Automated Filter Removed Parliament Member's Article Warning About Censorship By Automated Filters
from the i'm-sorry-dave,-i'm-afraid-i-can't-allow-that dept
Last week, Tim Cushing had a post about yet another out of control automated DMCA notifier, sending a ton of bogus notices to Google (most of which Google removed from its search engine index, since the sender, "Topple Track" from Symphonic Distribution was a part of Google's "Trusted Copyright Program," giving those notices more weight). The post listed many of the perfectly legitimate content that got removed from Google's index because of that rogue automated filter, including an EFF page about a lawsuit, the official (authorized) pages of Beyonce and Bruno Mars, and a blog post about a lawsuit by Professor Eric Goldman.
But, seeing as we're getting towards September when the EU Parliament will again be voting on the big Copyright Directive proposal there, including Article 13, which will require mandatory filters or other automated tools for preventing copyright infringement, I thought it was important to do a separate post calling out one of the other pages taken down by Symphonic Distribution's out of control Topple Track. And that was that it got Google to de-index an article by Julia Reda, a member of the EU Parliament who has been leading the charge against the problematic provisions in the Copyright Directive proposal.
Specifically -- and it would be hard to make this up if we tried -- Topple Track's automated filter got Google to de-index this blog post by Reda, in which she details the problems in Article 13 and how it will create mandatory censorship machines, that would likely lead to massive internet censorship of perfectly legitimate content.
Let's repeat that so it can sink in. An automated filter helped take down an article by a Member of the EU Parliament, explaining how a (still being debated) proposal would create automated filtering systems that would take down all sorts of legitimate content.

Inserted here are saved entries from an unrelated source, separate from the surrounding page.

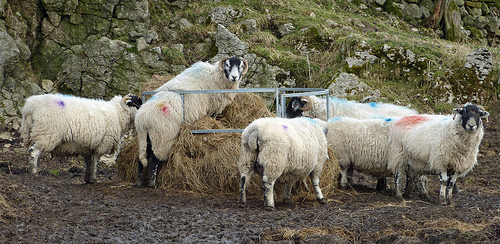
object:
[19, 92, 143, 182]
sheep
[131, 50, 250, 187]
sheep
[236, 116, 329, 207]
sheep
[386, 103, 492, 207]
sheep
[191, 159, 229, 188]
hay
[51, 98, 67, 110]
dot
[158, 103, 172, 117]
dot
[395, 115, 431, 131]
dot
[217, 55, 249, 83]
face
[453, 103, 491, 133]
face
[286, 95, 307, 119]
face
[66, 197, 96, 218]
dirt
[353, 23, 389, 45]
grass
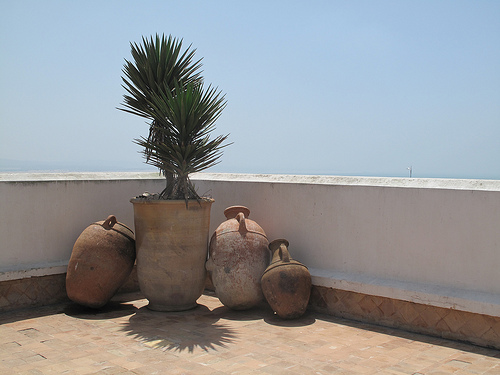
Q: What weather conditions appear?
A: It is cloudless.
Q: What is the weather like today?
A: It is cloudless.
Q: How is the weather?
A: It is cloudless.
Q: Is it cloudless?
A: Yes, it is cloudless.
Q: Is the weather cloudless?
A: Yes, it is cloudless.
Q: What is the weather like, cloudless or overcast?
A: It is cloudless.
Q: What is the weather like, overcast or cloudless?
A: It is cloudless.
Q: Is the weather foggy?
A: No, it is cloudless.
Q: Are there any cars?
A: No, there are no cars.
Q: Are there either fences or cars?
A: No, there are no cars or fences.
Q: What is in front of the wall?
A: The plant pot is in front of the wall.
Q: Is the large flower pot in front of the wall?
A: Yes, the flower pot is in front of the wall.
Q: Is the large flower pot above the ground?
A: Yes, the plant pot is above the ground.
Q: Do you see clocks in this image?
A: No, there are no clocks.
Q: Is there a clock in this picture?
A: No, there are no clocks.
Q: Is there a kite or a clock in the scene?
A: No, there are no clocks or kites.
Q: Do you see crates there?
A: No, there are no crates.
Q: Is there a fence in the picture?
A: No, there are no fences.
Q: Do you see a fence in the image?
A: No, there are no fences.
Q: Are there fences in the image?
A: No, there are no fences.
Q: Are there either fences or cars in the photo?
A: No, there are no fences or cars.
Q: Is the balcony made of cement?
A: Yes, the balcony is made of cement.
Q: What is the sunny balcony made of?
A: The balcony is made of concrete.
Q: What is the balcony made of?
A: The balcony is made of concrete.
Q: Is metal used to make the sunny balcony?
A: No, the balcony is made of concrete.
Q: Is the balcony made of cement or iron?
A: The balcony is made of cement.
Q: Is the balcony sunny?
A: Yes, the balcony is sunny.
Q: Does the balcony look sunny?
A: Yes, the balcony is sunny.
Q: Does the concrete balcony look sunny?
A: Yes, the balcony is sunny.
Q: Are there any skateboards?
A: No, there are no skateboards.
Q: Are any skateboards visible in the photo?
A: No, there are no skateboards.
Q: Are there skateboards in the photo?
A: No, there are no skateboards.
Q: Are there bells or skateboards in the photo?
A: No, there are no skateboards or bells.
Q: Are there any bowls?
A: No, there are no bowls.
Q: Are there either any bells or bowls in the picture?
A: No, there are no bowls or bells.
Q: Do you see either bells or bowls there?
A: No, there are no bowls or bells.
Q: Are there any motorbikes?
A: No, there are no motorbikes.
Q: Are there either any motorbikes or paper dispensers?
A: No, there are no motorbikes or paper dispensers.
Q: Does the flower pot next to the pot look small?
A: Yes, the flower pot is small.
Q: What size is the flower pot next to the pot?
A: The flower pot is small.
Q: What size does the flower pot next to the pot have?
A: The flower pot has small size.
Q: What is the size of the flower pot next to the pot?
A: The flower pot is small.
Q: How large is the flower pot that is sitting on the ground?
A: The flower pot is small.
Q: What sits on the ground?
A: The flower pot sits on the ground.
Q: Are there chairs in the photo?
A: No, there are no chairs.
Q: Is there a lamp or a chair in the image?
A: No, there are no chairs or lamps.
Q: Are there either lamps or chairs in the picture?
A: No, there are no chairs or lamps.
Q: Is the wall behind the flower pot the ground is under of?
A: Yes, the wall is behind the flower pot.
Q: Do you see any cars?
A: No, there are no cars.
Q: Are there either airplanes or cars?
A: No, there are no cars or airplanes.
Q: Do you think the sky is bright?
A: Yes, the sky is bright.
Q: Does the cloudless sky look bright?
A: Yes, the sky is bright.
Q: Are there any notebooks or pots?
A: Yes, there is a pot.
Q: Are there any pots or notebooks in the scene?
A: Yes, there is a pot.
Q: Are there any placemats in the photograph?
A: No, there are no placemats.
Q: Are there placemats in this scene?
A: No, there are no placemats.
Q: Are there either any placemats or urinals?
A: No, there are no placemats or urinals.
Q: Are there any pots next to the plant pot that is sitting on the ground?
A: Yes, there is a pot next to the flower pot.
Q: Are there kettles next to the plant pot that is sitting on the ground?
A: No, there is a pot next to the plant pot.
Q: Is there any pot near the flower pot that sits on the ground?
A: Yes, there is a pot near the plant pot.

This feels like the sort of thing that should end all debate about just how damaging Article 13 might be (though, of course, it won't). When you force more mandatory filters onto the internet, these kinds of problems will only increase. Tons and tons of legitimate and perfectly legal content will get blocked. Last month, we posted a useful demonstration of just how much legitimate content would get censored under such a plan, but we never imagined that a perfect example would present itself just weeks later showing just how bad an idea Article 13 is.